Moreover, the risk of OC can be substantially reduced by bilateral oophorectomy [9]. While this procedure is not routinely carried out, it should seriously be considered in patients known to carry gene defects that are associated with a very high lifetime risk of ovarian malignancies. Alternatively, these women should be included in surveillance programs comprising regular clinical examinations, laboratory analyses for tumor markers, and diagnostic imaging. Such ovarian cancer screenings should be carried out from the age of 35, and all patients should be informed about its limitations: As implied above, the sensitivity of available techniques for detecting early-stage OC may be non-satisfactory [11].
Summary
The current classification of the World Health Organization considers a large number of OC types. There are five main groups of ovarian neoplasms, namely surface epithelial-stromal tumors, sex cord-stromal tumors, germ cell tumors, tumors of the rete ovarii, and miscellaneous tumors.
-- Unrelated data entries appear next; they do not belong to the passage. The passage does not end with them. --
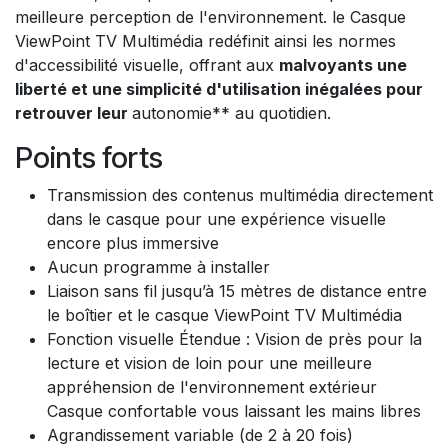
meilleure perception de l'environnement. le Casque
ViewPoint TV Multimédia redéfinit ainsi les normes
d'accessibilité visuelle, offrant aux
malvoyants une
liberté et une simplicité d'utilisation inégalées pour
retrouver leur
autonomie** au quotidien.
Points forts
Transmission des contenus multimédia directement
dans le casque pour une expérience visuelle
encore plus immersive
Aucun programme à installer
Liaison sans fil jusqu’à 15 mètres de distance entre
le boîtier et le casque ViewPoint TV Multimédia
Fonction visuelle Étendue : Vision de près pour la
lecture et vision de loin pour une meilleure
appréhension de l'environnement extérieur
Casque confortable vous laissant les mains libres
Agrandissement variable (de 2 à 20 fois)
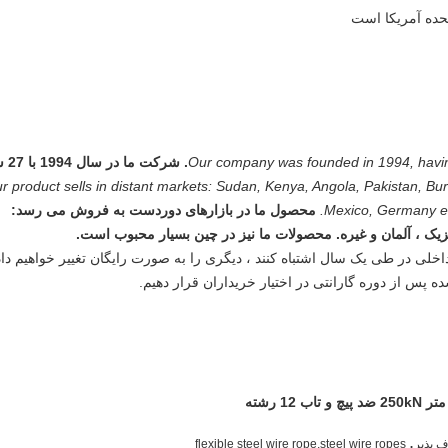
2. شرکت م
r product sells in distant markets: Sudan, Kenya, Angola, Pakistan, Bur
Mexico, Germany etc
محصول ما در بازارهای دوردست به فروش می رسد:
 مکزیک ، آلمان و غیره. محصولات ما نیز در چین بسیار محبوب است.
,
 پذیر
flexible steel wire rope,steel wire ropes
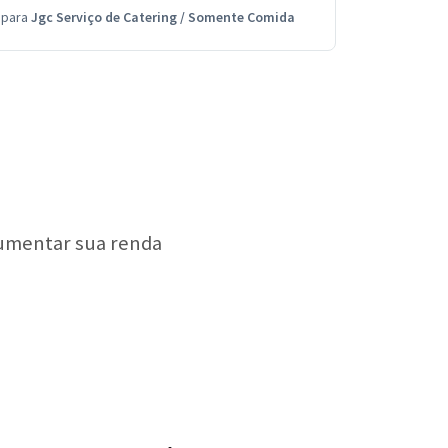
para
Jgc Serviço de Catering
/
Somente Comida
aumentar sua renda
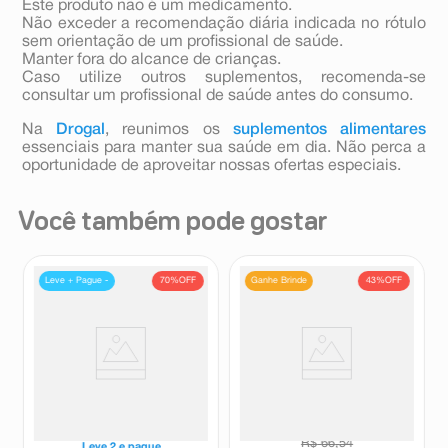
Este produto não é um medicamento.
Não exceder a recomendação diária indicada no rótulo
sem orientação de um profissional de saúde.
Manter fora do alcance de crianças.
Caso utilize outros suplementos, recomenda-se
consultar um profissional de saúde antes do consumo.
Na
Drogal
, reunimos os
suplementos alimentares
essenciais para manter sua saúde em dia. Não perca a
oportunidade de aproveitar nossas ofertas especiais.
Você também pode gostar
70%
OFF
43%
OFF
Leve + Pague -
Ganhe Brinde
Suplemento Alimentar Neo
Suplemento Alimentar Lavitan
Química A-Z 60 Comprimidos
A-Z + Mulher 90 Comprimidos
Revestidos
Vitaminas Neo Química
Lavitan
R$
66
,
54
Leve
2
e pague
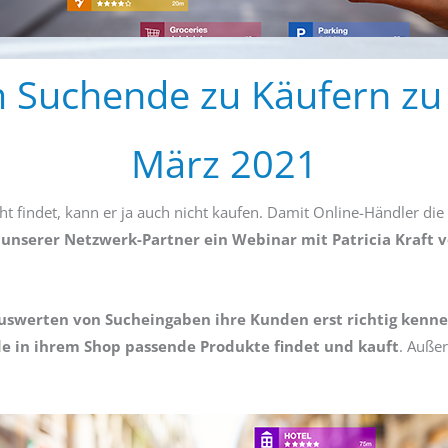
m Suchende zu Käufern zu
März 2021
ht findet, kann er ja auch nicht kaufen. Damit Online-Händler 
 unserer Netzwerk-Partner ein Webinar mit Patricia Kraft v
uswerten von Sucheingaben ihre Kunden erst richtig kenn
e in ihrem Shop passende Produkte findet und kauft
. Auße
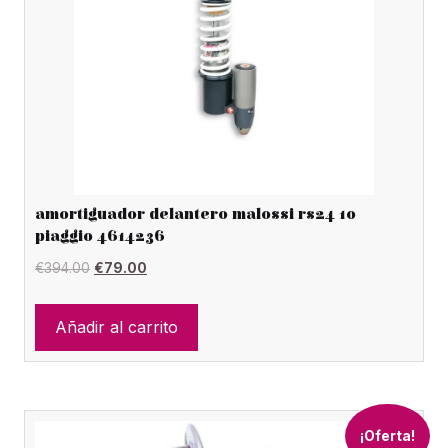
amortiguador delantero malossi rs24 10
piaggio 4614236
El
El
€
394.00
€
79.00
precio
precio
original
actual
Añadir al carrito
era:
es:
€394.00.
€79.00.
¡Oferta!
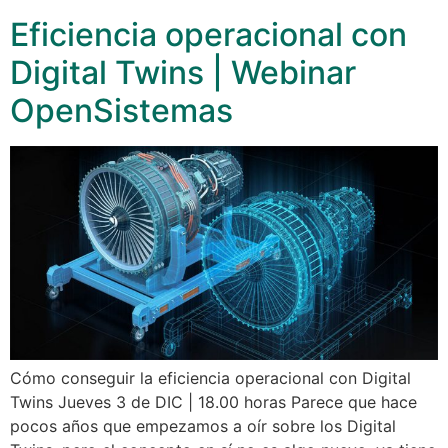
Eficiencia operacional con
Digital Twins | Webinar
OpenSistemas
Cómo conseguir la eficiencia operacional con Digital
Twins Jueves 3 de DIC | 18.00 horas Parece que hace
pocos años que empezamos a oír sobre los Digital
Each group comprises multiple subtypes of neoplasias, which differ with regards to their tissue of origin, histological features, and malignant potential. Additionally, lymphoid and hematopoietic tumors may affect the ovaries [1]. It is beyond the scope of this article to provide a detailed description of all types of OC, which is why it will focus on the general aspects of the more common variants of ovarian malignancies.
Patient Information
Malignant ovarian neoplasm refers to any type of ovarian cancer, a rather common disease in industrialized nations. Women suffering from ovarian cancer may be asymptomatic for prolonged periods of time, or they may experience non-specific gastrointestinal and genitourinary complaints. Lower abdominal or pelvic pain, nausea, early satiety, bloating, and changes in the urinary frequency are most common. In case of persistent discomfort, it is paramount to clarify the causes of these symptoms: If patients are during the early stages of the disease, their prognosis is significantly better than that of women with advanced-stage ovarian cancer. Indeed, the outcome of metastatic ovarian cancer is generally poor.